- **DATA FOR REVIEW**:
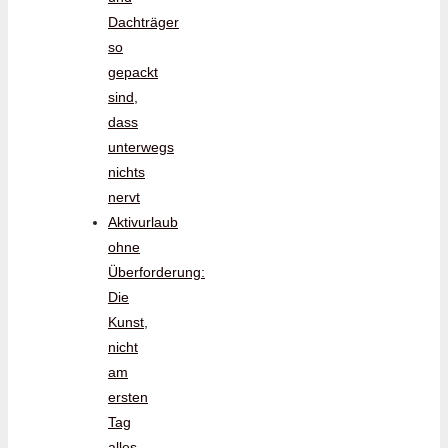
Dachträger
so
gepackt
sind,
dass
unterwegs
nichts
nervt
Aktivurlaub
ohne
Überforderung:
Die
Kunst,
nicht
am
ersten
Tag
alles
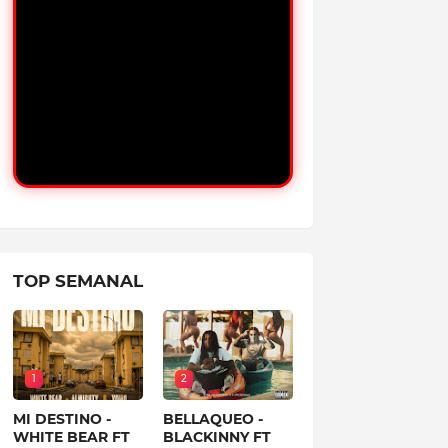
TOP SEMANAL
1
2
MI DESTINO -
BELLAQUEO -
WHITE BEAR FT
BLACKINNY FT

- **REQUIRED ACTION**: Set down the material above exactly. Skip any picture.

- **COMPLETED EXERCISE**:
Dachträger
so
gepackt
sind,
dass
unterwegs
nichts
nervt
Aktivurlaub
ohne
Überforderung:
Die
Kunst,
nicht
am
ersten
Tag
alles
TOP SEMANAL
1
2
MI DESTINO -
BELLAQUEO -
WHITE BEAR FT
BLACKINNY FT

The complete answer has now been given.